STATION 10 At a time when this hilltop was open pasture, this was the site of a saltlick. The concentrated activity of the cattle pulverized the soil and in dry weather dust blew off leaving a depression, in a process similar to the formation of buffalo wallows in earlier times, the remains of some of which still exist elsewhere at the Field Station. Residual salt still renders this spot attractive to whitetail deer (Odocoileus virginianus). Red cedar trees nearby have been partly girdled by one or more bucks using them to polish their antlers. The springy stems and branches of red cedar make them a favorite tree for such activity by bucks in the autumn.
STATION 11 During the past half century this wooded slope has changed little in appearance, in contrast to some other areas on the Reservation that are much altered by succession. However, American elm, which was formerly the dominant tree on this slope, has been largely replaced by other species. Elms were greatly reduced by a die-off that began in the 1950s from the introduction of Dutch Elm disease and its carrier the European elm bark beetle (Scolytus multistriatus).
Tree ring analysis performed in the 1950s at the base of this slope indicated that this stand of forest dates back at least several decades into the late 1800s, when Douglas County had much more tallgrass prairie and less woodland. The double or multiple trunks evident on many of the oaks and hickories on this site are a result of regenerated stump sprouts following tree-cutting in the first half of the twentieth century.
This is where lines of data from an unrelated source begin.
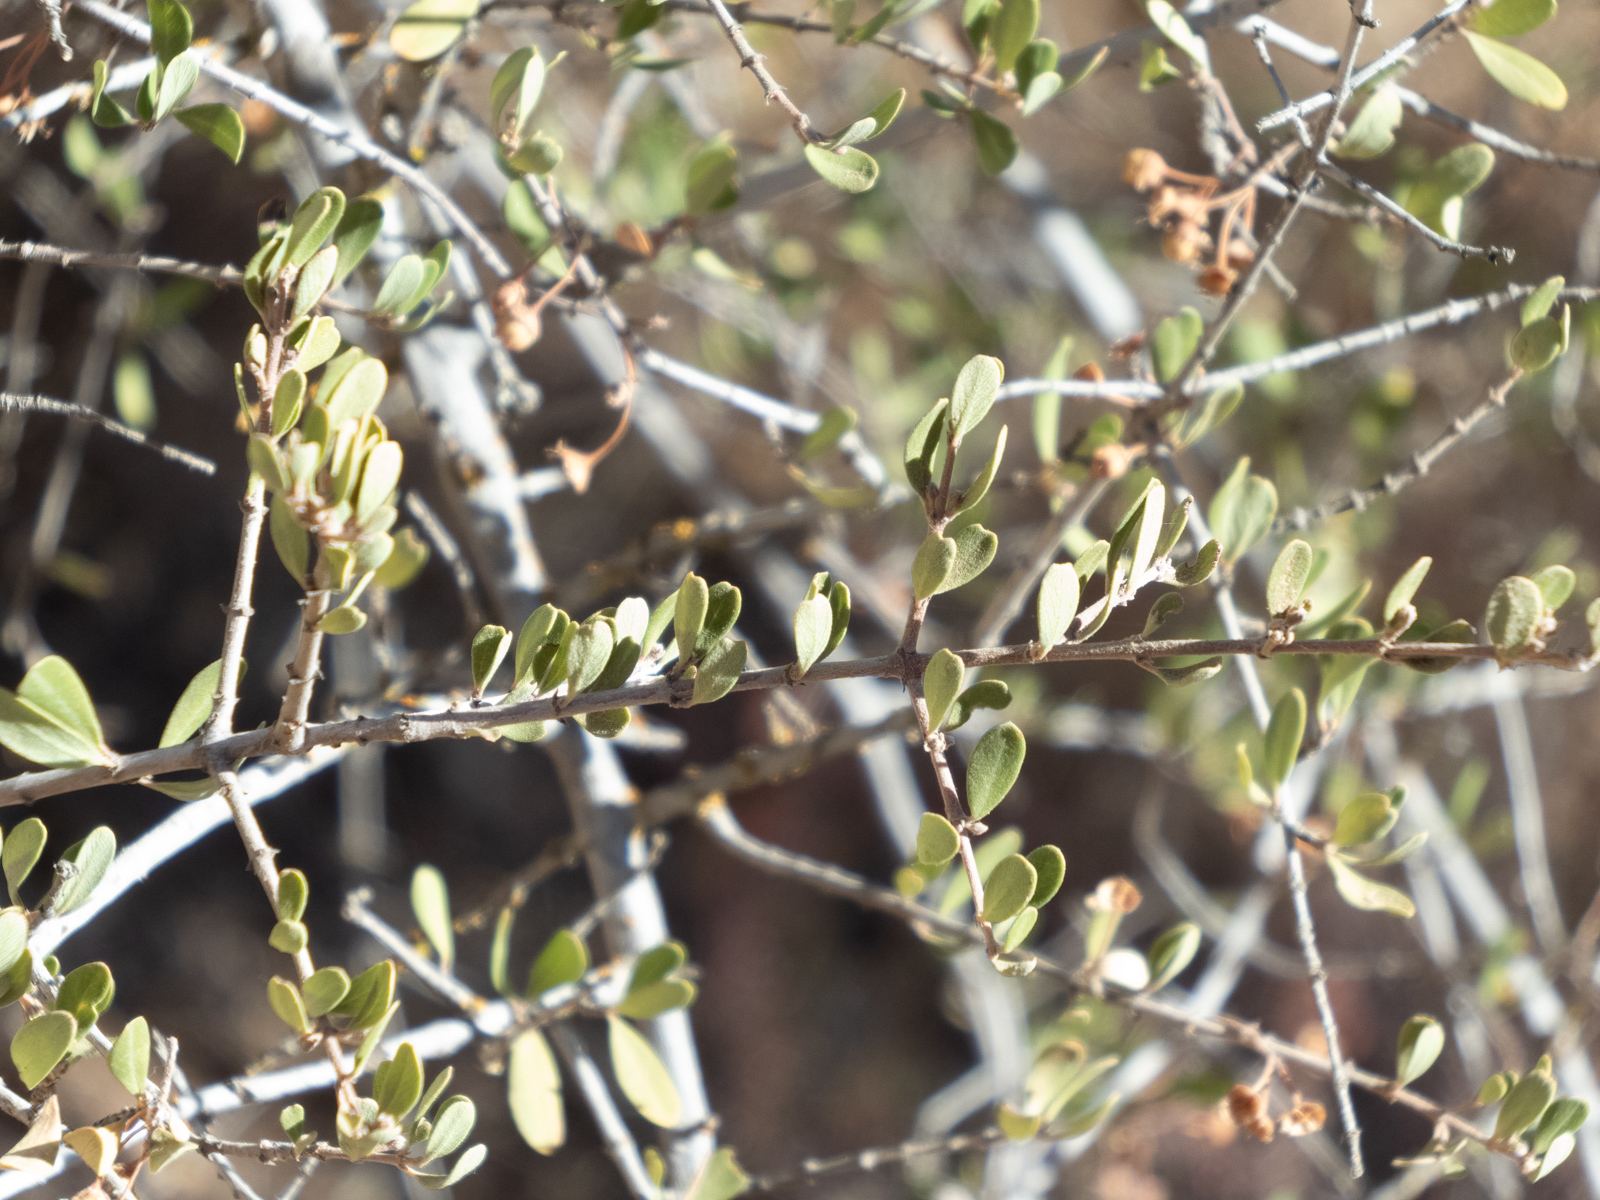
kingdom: Plantae
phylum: Tracheophyta
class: Magnoliopsida
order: Rosales
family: Rhamnaceae
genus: Ceanothus
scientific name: Ceanothus cuneatus
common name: Cuneate ceanothus
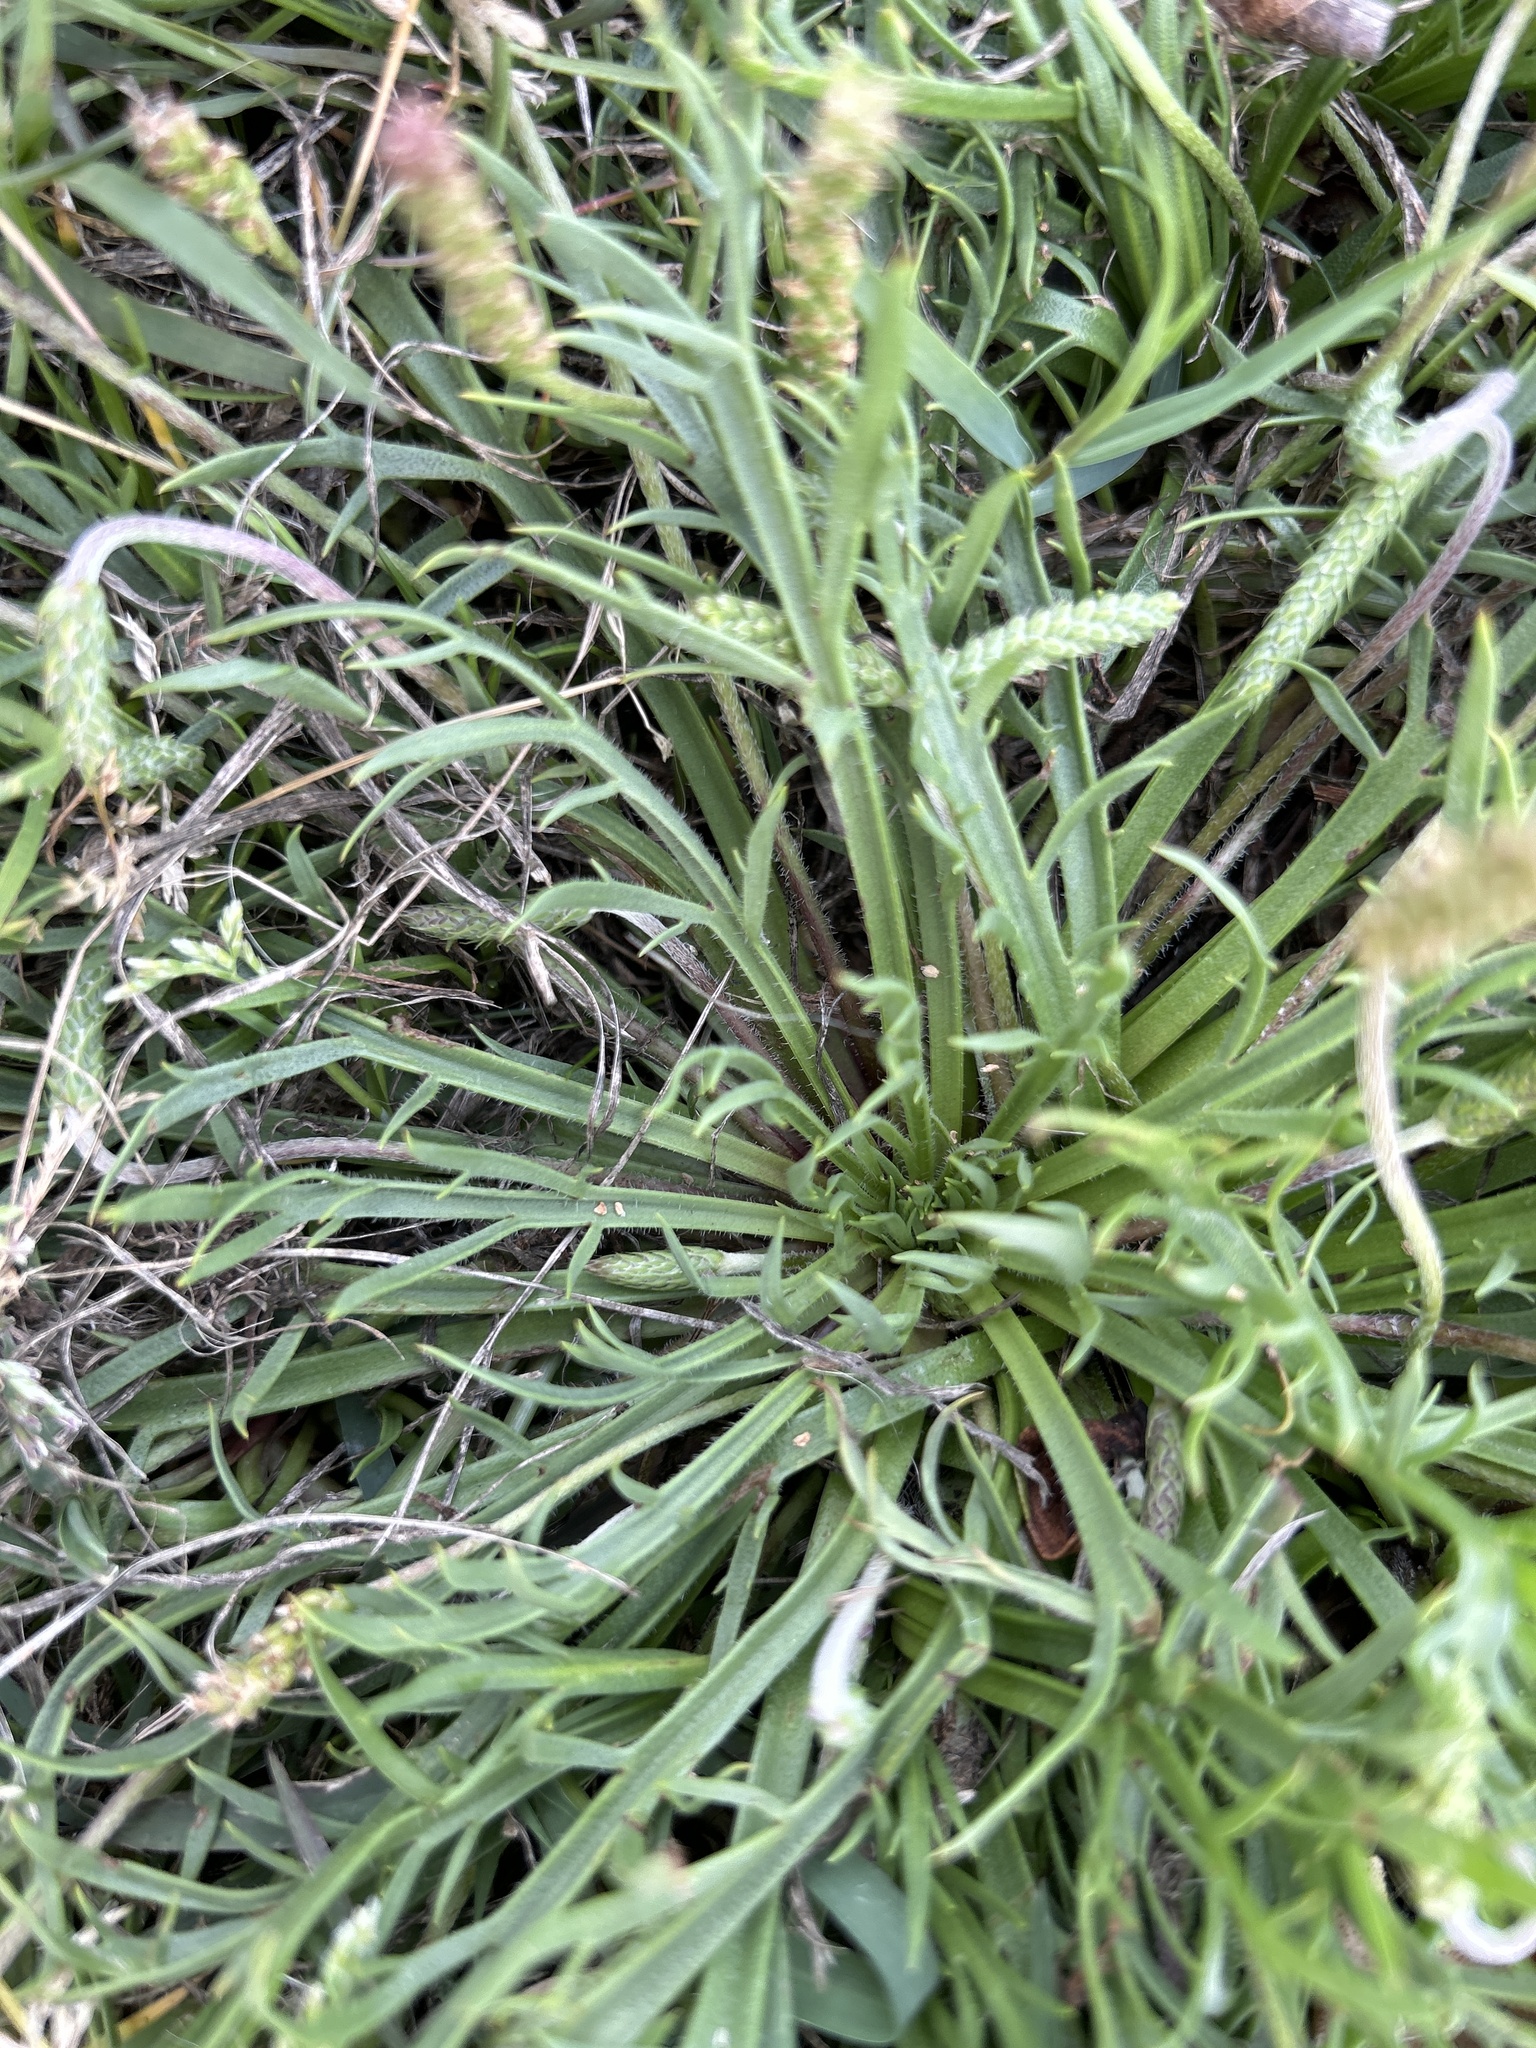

STATION 12 This intermittent stream is a tributary of Mud Creek, which in turn empties into the Kansas River. The streambed is a corridor for moisture-loving animals like the Blanchard's cricket frog (Acris crepitans), snapping turtle, and northern water snake (Nerodia sipedon) and their predator the raccoon (Procyon lotor). Sycamores (Platanus occidentalis) grow in this rocky ravine farther upstream. Plains cottonwoods (Populus deltoides ssp. monilifera) like this one and the giant specimen near the stream crossing farther downstream, establish themselves where there are silt deposits. There is evidence that since European settlement severe erosion has occurred, with down-cutting of the gully channel. In presettlement times the gully was much shallower and the aquatic habitat more extensive, with many small dams (made and maintained by beaver) and sloughs where now there are cultivated fields on the land west of the Reservation.